[Source data]
- Opening Delimiter -

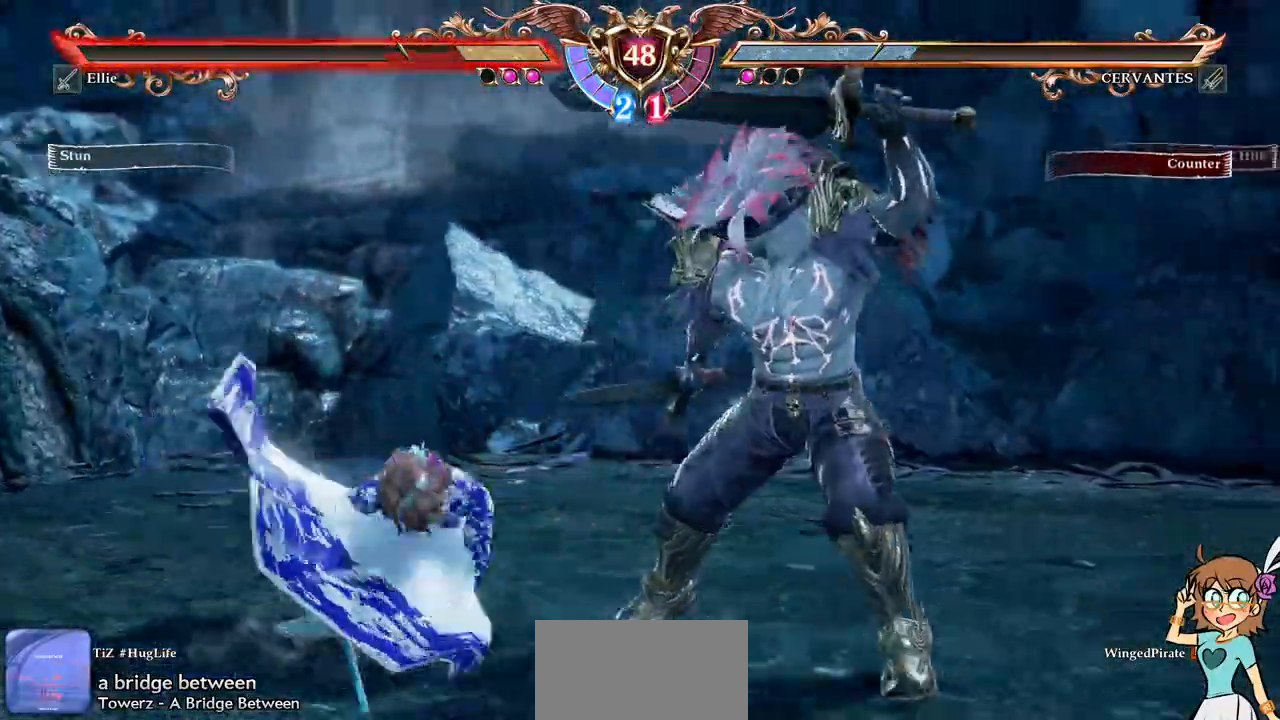
{"buttons": ["A"], "events": [[200, "DPAD_DOWN", "down"], [417, "DPAD_DOWN", "up"]]}
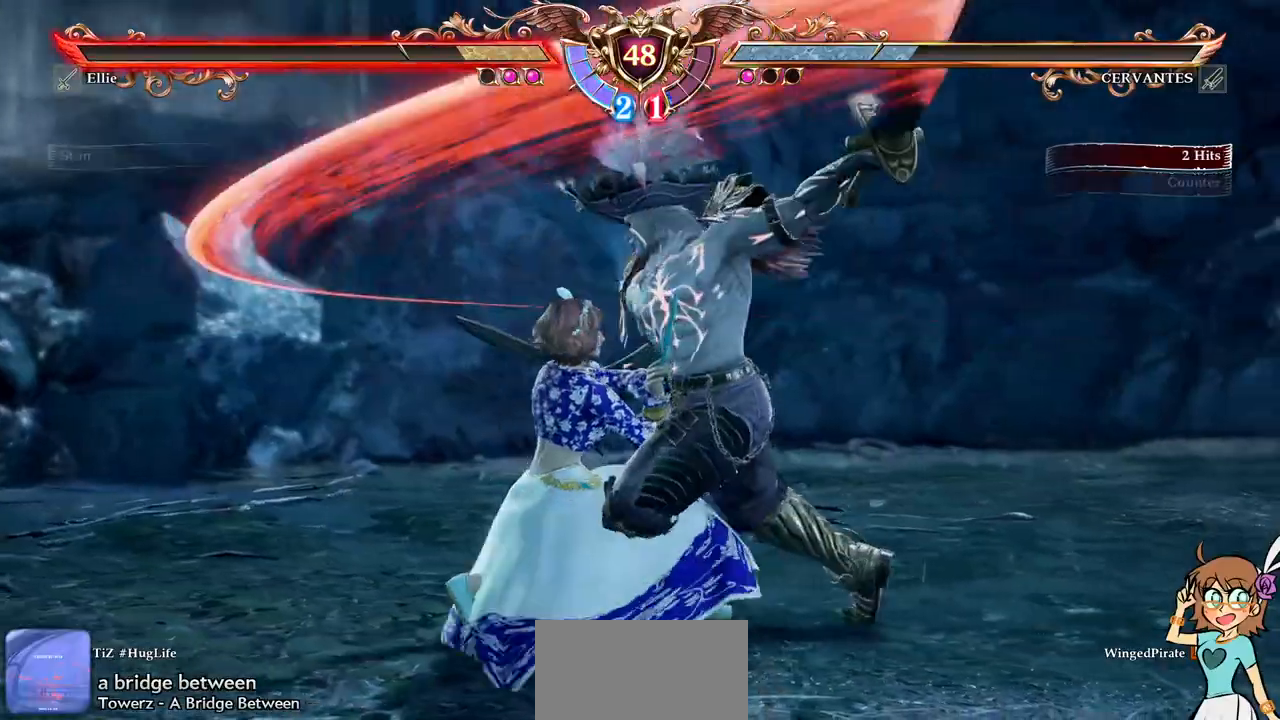
{"buttons": ["X"], "events": [[183, "A", "up"], [233, "X", "down"], [350, "X", "up"], [367, "X", "down"]]}
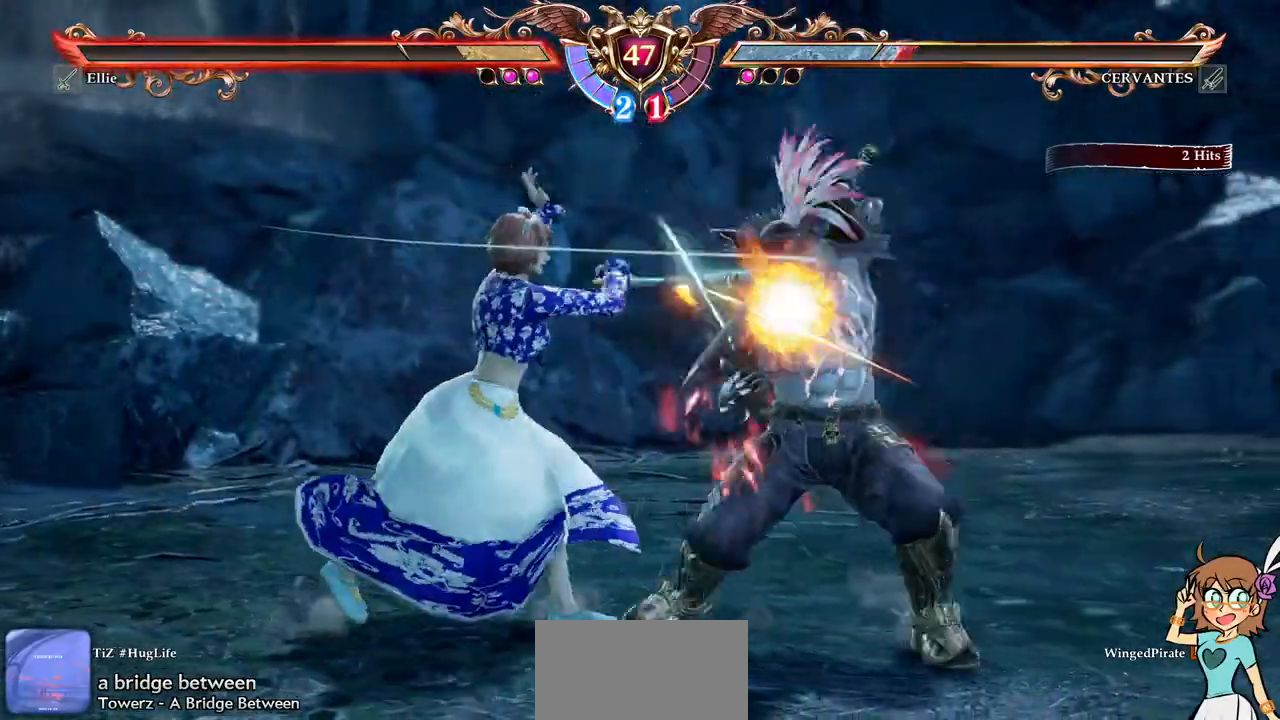
{"buttons": ["X"], "events": []}
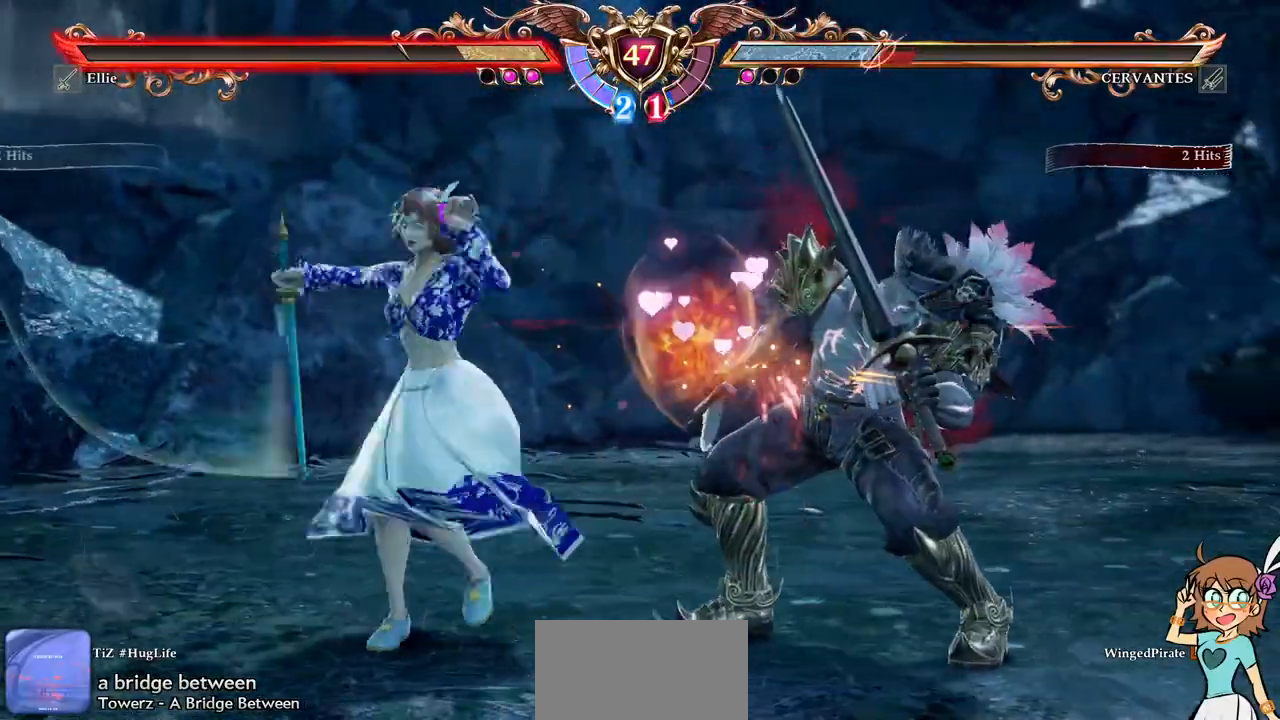
{"buttons": ["A", "X"], "events": [[83, "DPAD_RIGHT", "down"], [117, "X", "up"], [300, "DPAD_RIGHT", "up"], [317, "DPAD_LEFT", "down"], [350, "A", "down"], [350, "X", "down"], [467, "DPAD_LEFT", "up"]]}
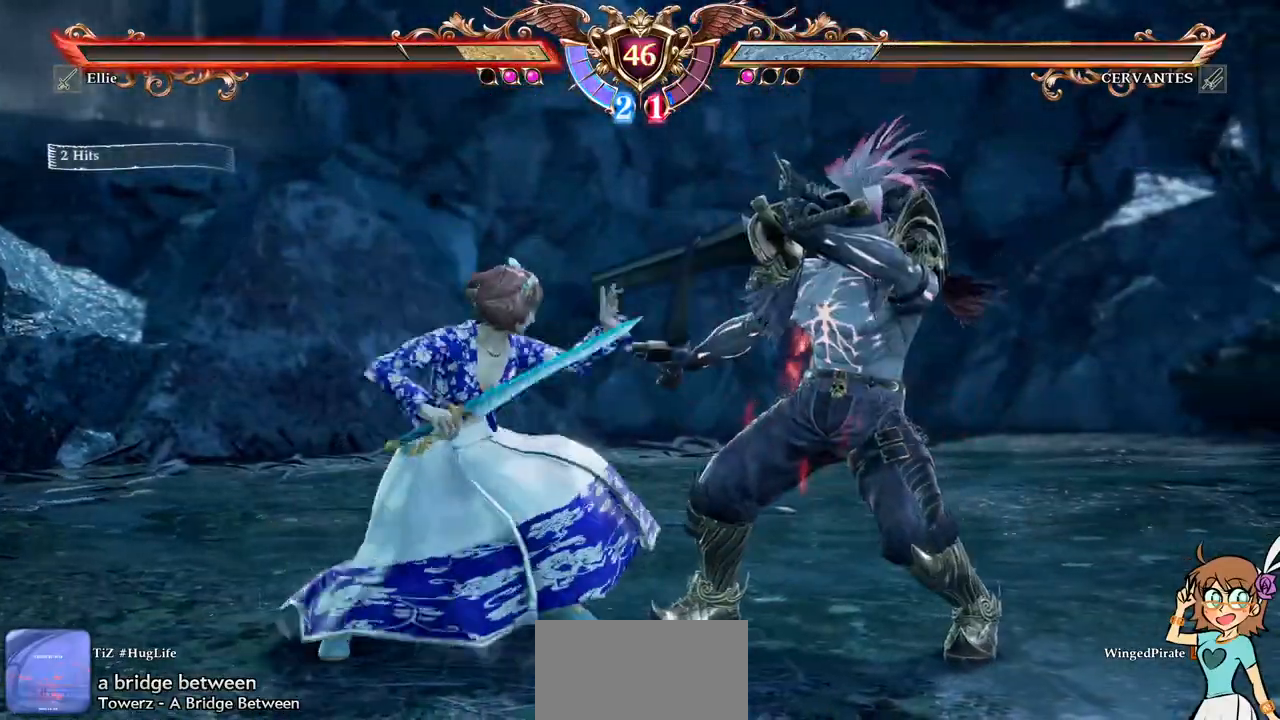
{"buttons": [], "events": [[17, "A", "up"], [17, "X", "up"]]}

- Closing Delimiter -

What needs to be done
In the data above, find each line where the string "down" appears, then copy it.

Answer for the task
{"buttons": ["A"], "events": [[200, "DPAD_DOWN", "down"], [417, "DPAD_DOWN", "up"]]}
{"buttons": ["X"], "events": [[183, "A", "up"], [233, "X", "down"], [350, "X", "up"], [367, "X", "down"]]}
{"buttons": ["A", "X"], "events": [[83, "DPAD_RIGHT", "down"], [117, "X", "up"], [300, "DPAD_RIGHT", "up"], [317, "DPAD_LEFT", "down"], [350, "A", "down"], [350, "X", "down"], [467, "DPAD_LEFT", "up"]]}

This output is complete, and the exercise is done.